Saturday, March 29, 2008

Week In Review - oo8/13


Unfaithfully Yours - This 1948 Preston Sturges comedy was quite splendid for the first hour. The dialog razor sharp, the performances crisp and the black and white images perfect. Then there was a series of bizarre fantasy sequences cued by a long dolly zoom directly into the main character's eye while he conducted an orchestra. The first was gripping, the second not so much and the onset of the third lost me. The remainder of the film is dedicated to undoing the elements of the fantasies.
Sturges was know for his slapstick comedies sending up society. This film is absurd slapstick romp filmed as if it were film noir. In spite of claims that it's a masterpiece, I think it's an experiment gone painfully awry.

McCabe and Mrs Miller - see earlier post.

Paranoid Park - see earlier post.

L'Atalante - Regarded as one of, if not the best films ever made. I see its mastery and liked it, especially the first half. It seemed very primitive compared to other films of its era. Its magical elements were indeed that, but they didn't seem connected to the whole.

Breakfast on Pluto - I grabbed this Neil Jordan film off the shelf at the library thinking I needed a break from the stack of black and white, subtitled films on my nightstand. It didn't waste my time. Nor did it annoy me outright.
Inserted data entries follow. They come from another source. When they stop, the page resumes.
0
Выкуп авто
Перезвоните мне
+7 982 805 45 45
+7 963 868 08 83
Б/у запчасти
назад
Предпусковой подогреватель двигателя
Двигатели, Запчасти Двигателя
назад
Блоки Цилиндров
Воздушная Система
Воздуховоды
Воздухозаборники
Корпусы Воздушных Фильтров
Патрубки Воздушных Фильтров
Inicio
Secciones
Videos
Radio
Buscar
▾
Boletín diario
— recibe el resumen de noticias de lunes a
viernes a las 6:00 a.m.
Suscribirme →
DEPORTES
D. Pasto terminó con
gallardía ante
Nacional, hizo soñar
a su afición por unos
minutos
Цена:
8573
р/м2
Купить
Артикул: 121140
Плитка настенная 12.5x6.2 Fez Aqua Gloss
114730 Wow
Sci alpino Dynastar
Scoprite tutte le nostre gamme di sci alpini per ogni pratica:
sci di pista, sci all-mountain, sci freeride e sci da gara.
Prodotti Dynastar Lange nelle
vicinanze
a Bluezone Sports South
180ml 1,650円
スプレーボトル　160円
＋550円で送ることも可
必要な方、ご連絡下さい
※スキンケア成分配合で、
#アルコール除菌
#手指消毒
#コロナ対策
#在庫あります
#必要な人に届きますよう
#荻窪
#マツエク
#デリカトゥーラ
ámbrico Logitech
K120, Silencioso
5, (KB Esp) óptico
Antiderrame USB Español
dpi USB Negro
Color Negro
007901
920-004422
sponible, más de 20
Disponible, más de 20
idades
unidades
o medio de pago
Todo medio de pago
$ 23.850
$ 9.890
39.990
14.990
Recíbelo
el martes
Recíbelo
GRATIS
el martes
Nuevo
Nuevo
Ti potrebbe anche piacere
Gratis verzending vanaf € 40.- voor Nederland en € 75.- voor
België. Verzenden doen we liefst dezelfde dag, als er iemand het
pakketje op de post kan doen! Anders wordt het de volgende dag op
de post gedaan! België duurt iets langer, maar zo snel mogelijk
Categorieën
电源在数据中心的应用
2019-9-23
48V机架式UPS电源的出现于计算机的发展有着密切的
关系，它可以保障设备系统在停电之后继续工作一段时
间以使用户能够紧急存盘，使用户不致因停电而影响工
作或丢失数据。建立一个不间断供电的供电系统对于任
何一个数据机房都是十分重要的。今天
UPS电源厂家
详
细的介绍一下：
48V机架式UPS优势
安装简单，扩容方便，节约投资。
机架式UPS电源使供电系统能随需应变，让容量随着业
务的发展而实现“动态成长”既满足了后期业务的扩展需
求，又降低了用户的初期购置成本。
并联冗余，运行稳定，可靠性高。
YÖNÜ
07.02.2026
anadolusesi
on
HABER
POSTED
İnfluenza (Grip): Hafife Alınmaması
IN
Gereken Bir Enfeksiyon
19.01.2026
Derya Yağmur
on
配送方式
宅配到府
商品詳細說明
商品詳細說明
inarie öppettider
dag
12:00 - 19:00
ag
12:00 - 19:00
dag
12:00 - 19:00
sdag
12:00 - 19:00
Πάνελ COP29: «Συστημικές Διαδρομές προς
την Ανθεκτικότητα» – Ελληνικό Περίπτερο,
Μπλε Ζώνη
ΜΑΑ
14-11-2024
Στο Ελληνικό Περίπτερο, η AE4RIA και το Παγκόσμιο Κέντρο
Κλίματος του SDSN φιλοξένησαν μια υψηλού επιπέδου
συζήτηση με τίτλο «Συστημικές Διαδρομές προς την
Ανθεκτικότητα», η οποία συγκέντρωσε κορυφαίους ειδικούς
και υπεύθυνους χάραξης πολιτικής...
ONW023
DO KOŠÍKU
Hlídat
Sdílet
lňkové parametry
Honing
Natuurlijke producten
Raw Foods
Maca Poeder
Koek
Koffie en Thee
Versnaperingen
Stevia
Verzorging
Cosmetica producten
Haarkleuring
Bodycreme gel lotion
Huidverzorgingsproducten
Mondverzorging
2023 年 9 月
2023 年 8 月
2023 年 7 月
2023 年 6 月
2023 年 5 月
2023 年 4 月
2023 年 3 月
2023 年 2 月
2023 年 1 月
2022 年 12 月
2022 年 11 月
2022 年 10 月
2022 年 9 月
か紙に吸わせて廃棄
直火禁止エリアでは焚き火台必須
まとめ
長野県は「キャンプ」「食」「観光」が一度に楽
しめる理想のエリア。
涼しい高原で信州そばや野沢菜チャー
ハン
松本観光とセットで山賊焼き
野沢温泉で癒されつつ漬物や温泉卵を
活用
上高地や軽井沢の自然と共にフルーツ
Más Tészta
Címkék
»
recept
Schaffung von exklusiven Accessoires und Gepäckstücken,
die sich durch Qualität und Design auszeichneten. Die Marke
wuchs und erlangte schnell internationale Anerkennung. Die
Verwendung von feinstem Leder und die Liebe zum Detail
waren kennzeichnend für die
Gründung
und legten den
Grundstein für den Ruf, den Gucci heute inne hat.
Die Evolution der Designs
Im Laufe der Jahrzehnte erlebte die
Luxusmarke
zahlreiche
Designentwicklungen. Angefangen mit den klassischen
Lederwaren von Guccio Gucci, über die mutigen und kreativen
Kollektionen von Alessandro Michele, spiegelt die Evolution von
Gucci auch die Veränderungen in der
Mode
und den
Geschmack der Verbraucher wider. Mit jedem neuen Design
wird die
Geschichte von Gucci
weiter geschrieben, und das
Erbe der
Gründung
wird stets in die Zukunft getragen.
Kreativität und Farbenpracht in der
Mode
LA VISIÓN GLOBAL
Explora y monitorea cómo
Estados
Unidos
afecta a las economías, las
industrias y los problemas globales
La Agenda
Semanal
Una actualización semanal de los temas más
Cillian Murphy is a little waxy and waifish for me. And the whole thing, though it was set in Ireland and England during the Troubles, never had any gravitas. I suppose maybe that was the point -- that a tranny had so much to contend with that she let the Troubles roll right off of her back. In the end, I would describe it as a cheap, homosexual take on Amelie. So give me the poetic realists, the neorealists, the German Expressionists and the Poles anytime.

The Sound of Music - Can you believe I've never seen it before? I liked it. It seemed a bit slow and laterally moving. Some of the songs are beautiful and some of them are like, oh here they go again.

Dr. Mabuse the Gambler - Interesting film. More or less the source for all villainy conventions in films and comic books. It moves along at quite a pace and then becomes incredibly slow. It's like reading a children's book. Like you've become more grammatically sophisticated and can see what's coming as they plod on with the unfolding of the story. Shows how far we've come in eighty years of watching movies.
When it comes to movies like this I realize I'm a filmmaker and a fan of cinema more than I'm a film historian. In other words I don't like something because it has a hallowed reputation and I'm supposed to appreciate it on that basis alone.

Umberto D. - In this simple film DeSica creates agonizing drama out of the lack of communication between people. The solitude of the main character is suffocating. All done without affectation or effects. Beautiful.


Love Is Colder Than Death by Robert Katz - A Fassbinder biography. I've only read a couple of chapters. RMF was incredibly decadent. That I knew, but this book makes it more specific. In 1987 I was living in Germany, hanging out in Munich from time to time. My friends took me to an artist's collective that Fassbinder was a part of to hang out one night. He died five years earlier in '82, but his spirit and the awe it commanded were alive in that place.